DIRECTIONS: In the article on Misbehaving Ladies, rewrite the passage from "Misbehaving Ladies (also" to "Juliet Wilbor Tompkins.", changing "short story" to "novella".

- Directed by: William Beaudine
- Written by: Julien Josephson
- Based on: Once There Was a Princess by Juliet Wilbor Tompkins
- Starring: Lila Lee Ben Lyon Louise Fazenda Lucien Littlefield
- Cinematography: John F. Seitz
- Edited by: Terry O. Morse
- Music by: Cecil Copping (uncredited) Erno Rapee Leo Forbstein
- Production company: Warner Bros. Pictures
- Distributed by: Warner Bros. Pictures
- Release date: April 18, 1931;
- Running time: 65 minutes
- Country: United States
- Language: English

= Misbehaving Ladies =

1931 film

Misbehaving Ladies (also known as The Queen of Main Street) is a 1931 American Pre-Code comedy film directed by William Beaudine and starring Lila Lee, Ben Lyon and Louise Fazenda. It is based on the 1926 short story Once There Was a Princess by Juliet Wilbor Tompkins.

==Cast==
- Lila Lee as Princess Ellen
- Ben Lyon as Phil Hunter
- Louise Fazenda as Aunt Kate Boyd
- Lucien Littlefield as Uncle Joe Boyd
- Julia Swayne Gordon as Princess Delatorre
- Emily Fitzroy as Meta Oliver
- Martha Mattox as Mrs. Twitchell
- Virginia Grey as Hazel Boyd
- Oscar Apfel as Mayor Twitchell

==Preservation status==
The film is preserved in the Library of Congress collection.

DATA FOR ANALYSIS:

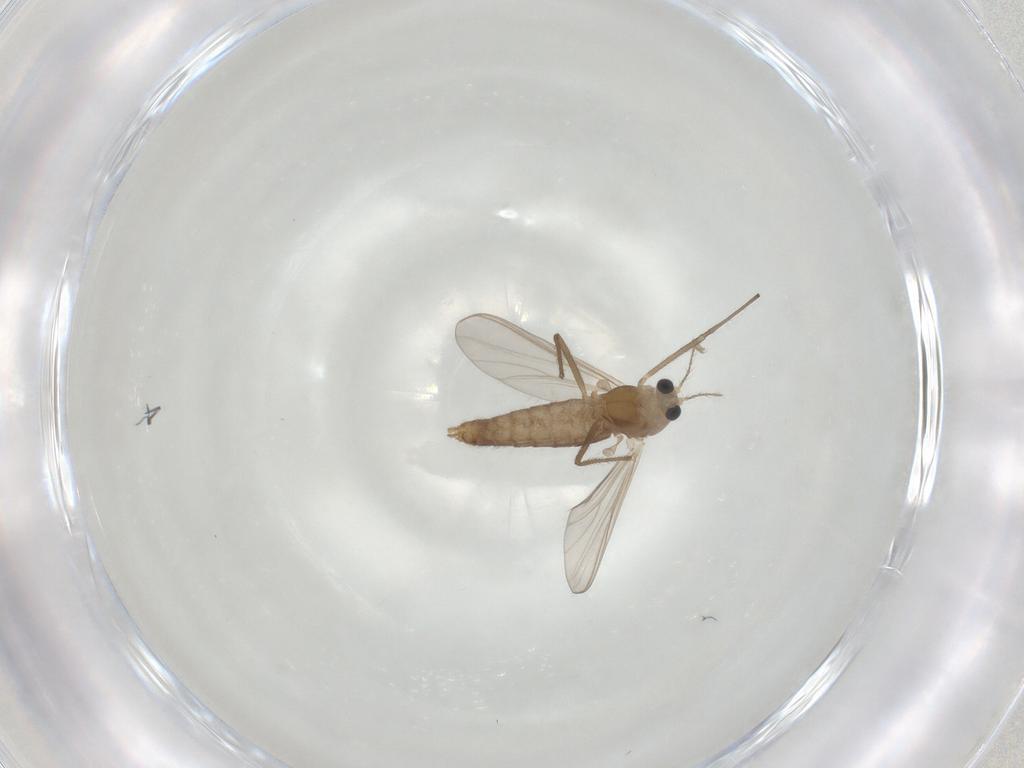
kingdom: Animalia
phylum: Arthropoda
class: Insecta
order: Diptera
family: Chironomidae
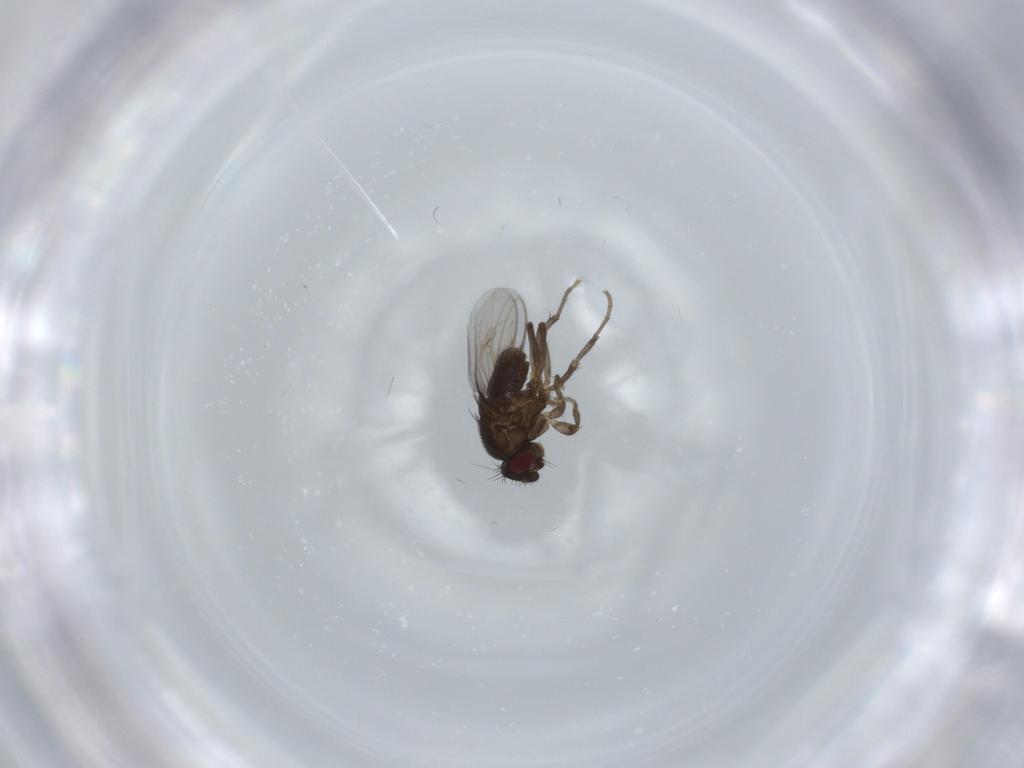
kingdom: Animalia
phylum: Arthropoda
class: Insecta
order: Diptera
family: Sphaeroceridae
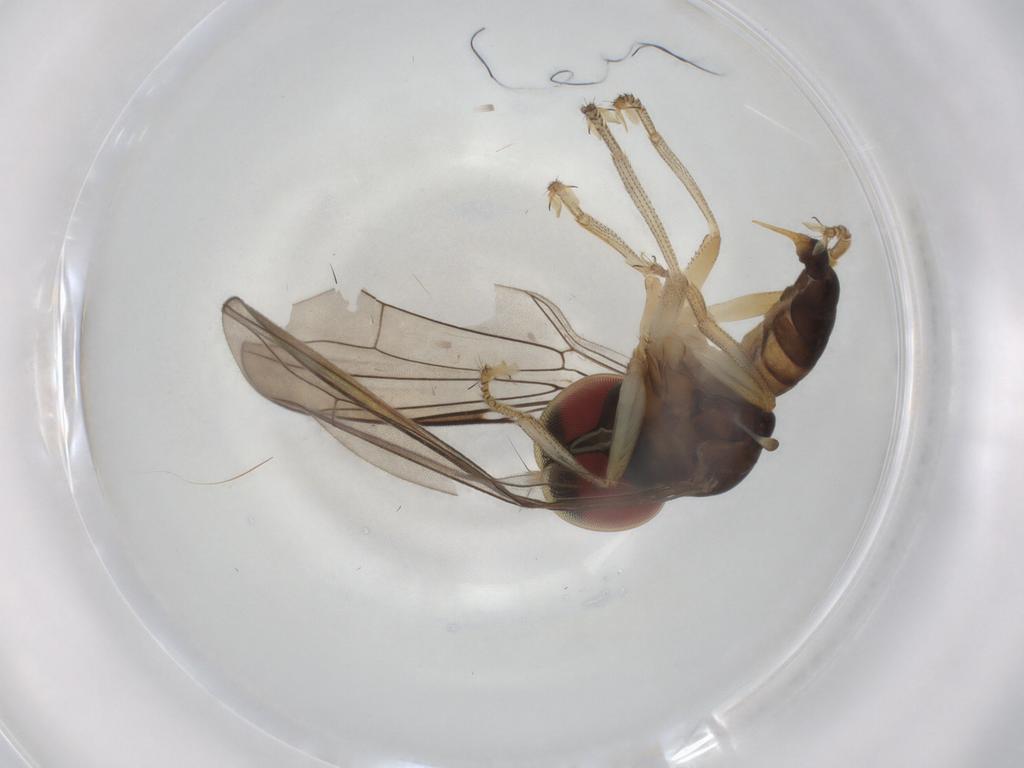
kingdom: Animalia
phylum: Arthropoda
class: Insecta
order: Diptera
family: Pipunculidae
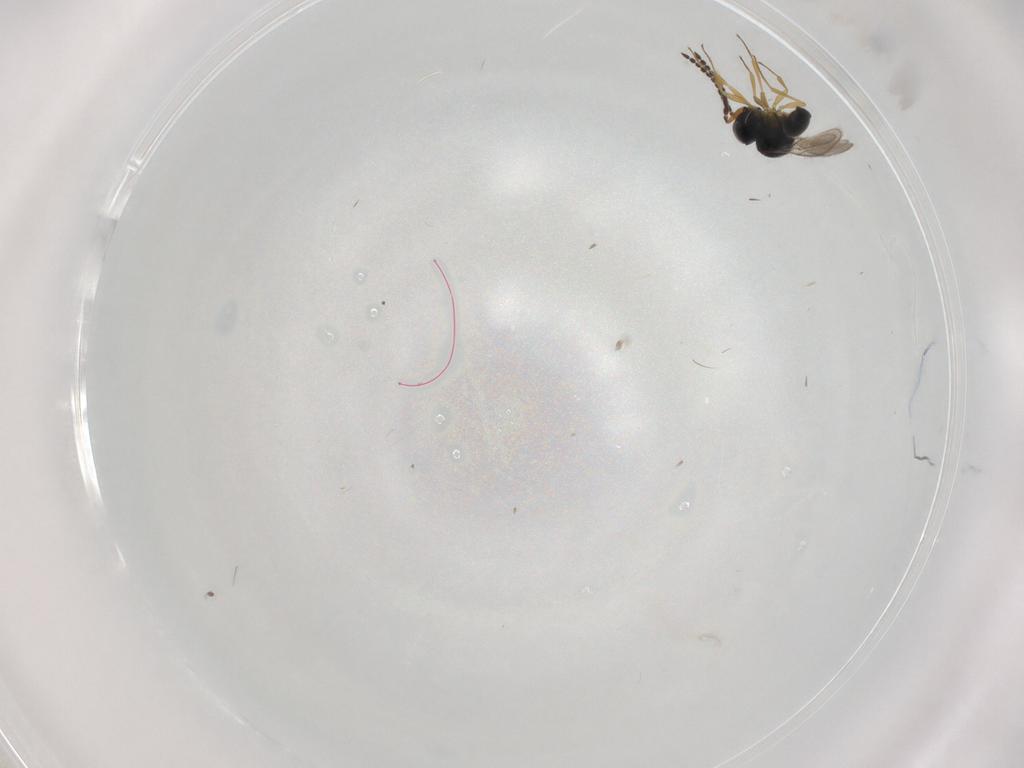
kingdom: Animalia
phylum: Arthropoda
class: Insecta
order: Hymenoptera
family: Scelionidae
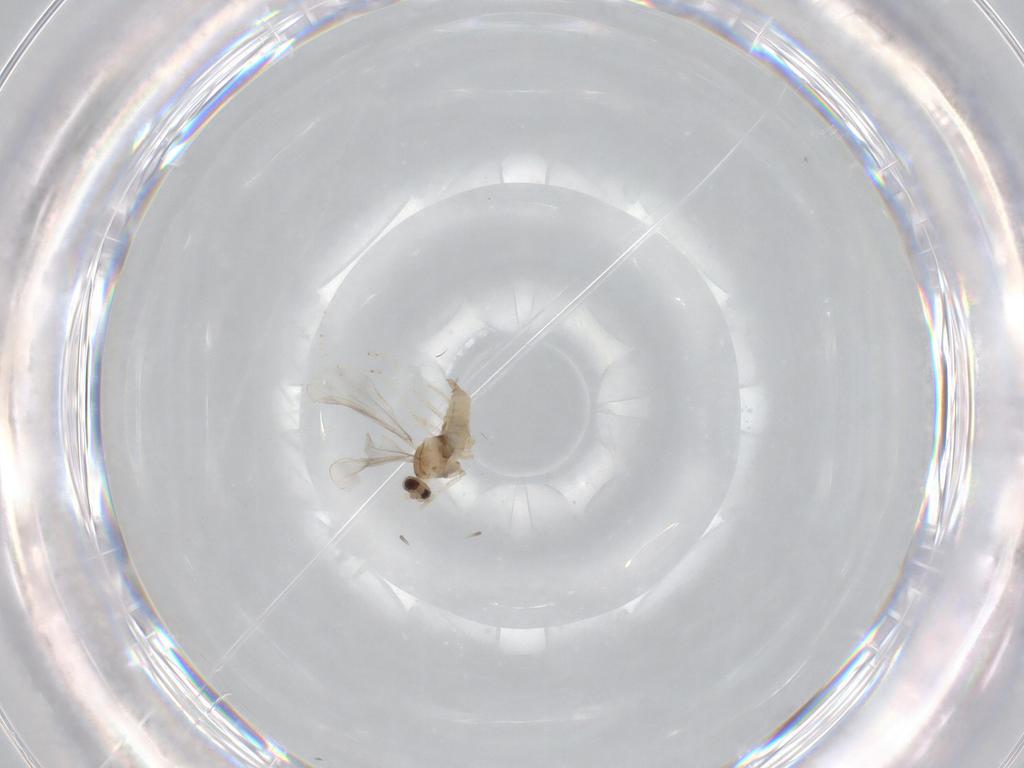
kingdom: Animalia
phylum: Arthropoda
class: Insecta
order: Diptera
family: Cecidomyiidae
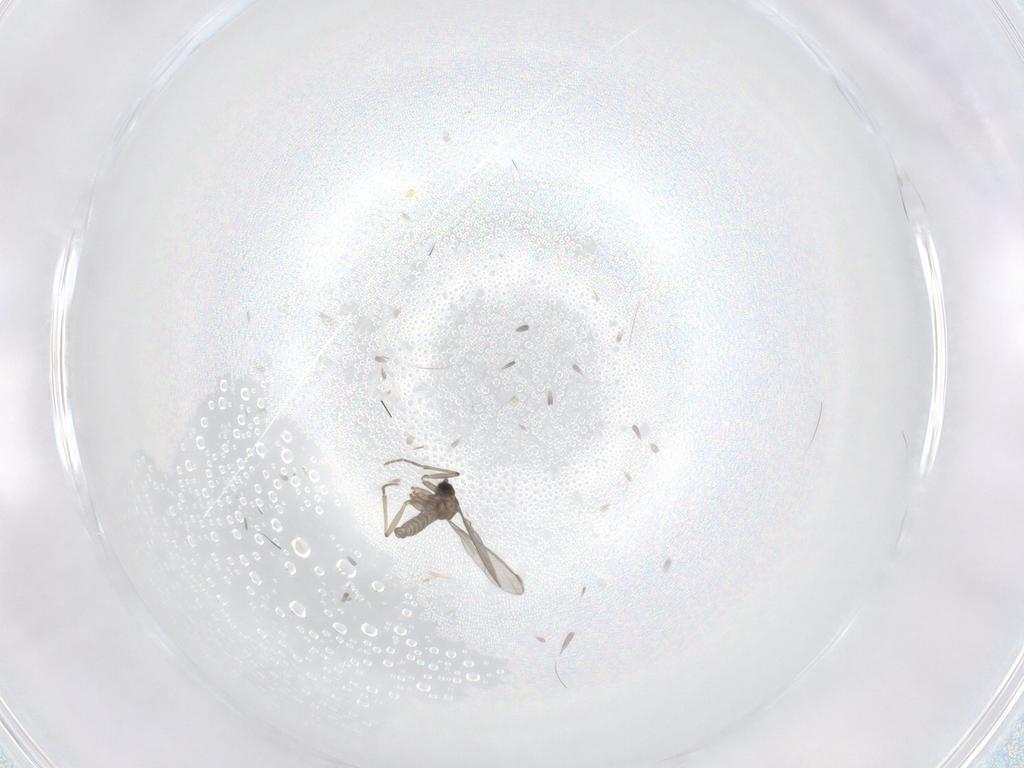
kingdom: Animalia
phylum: Arthropoda
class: Insecta
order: Diptera
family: Sciaridae
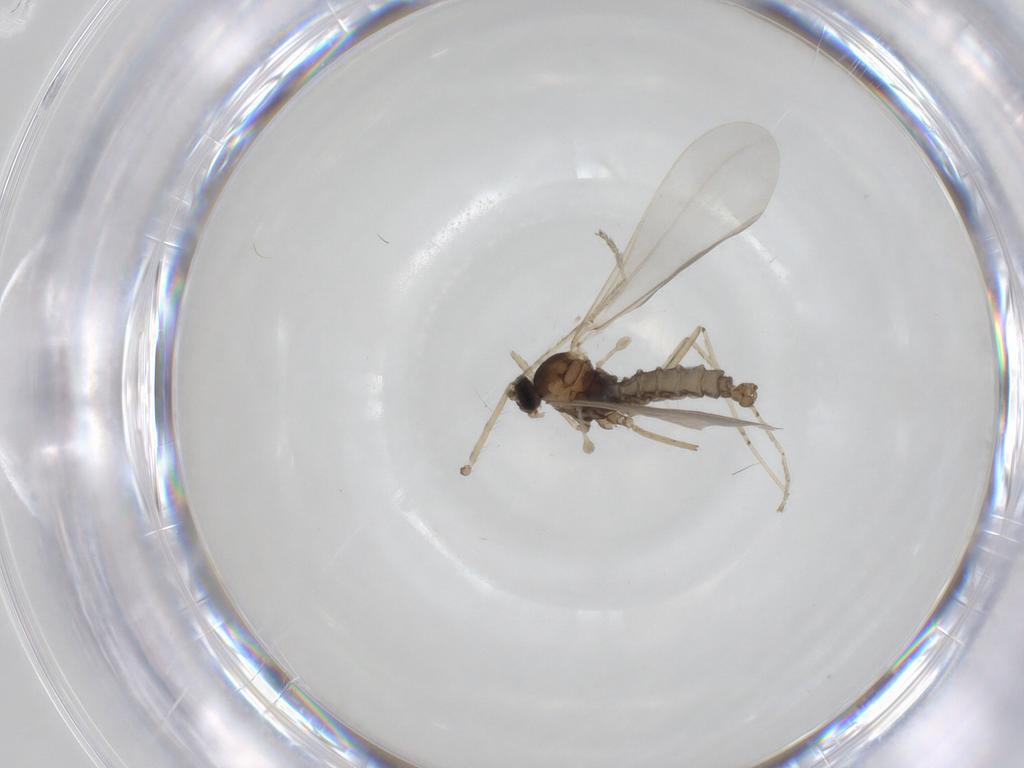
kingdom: Animalia
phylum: Arthropoda
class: Insecta
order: Diptera
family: Cecidomyiidae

ANSWER SPACE:
Misbehaving Ladies (also known as The Queen of Main Street) is a 1931 American Pre-Code comedy film directed by William Beaudine and starring Lila Lee, Ben Lyon and Louise Fazenda. It is based on the 1926 novella Once There Was a Princess by Juliet Wilbor Tompkins.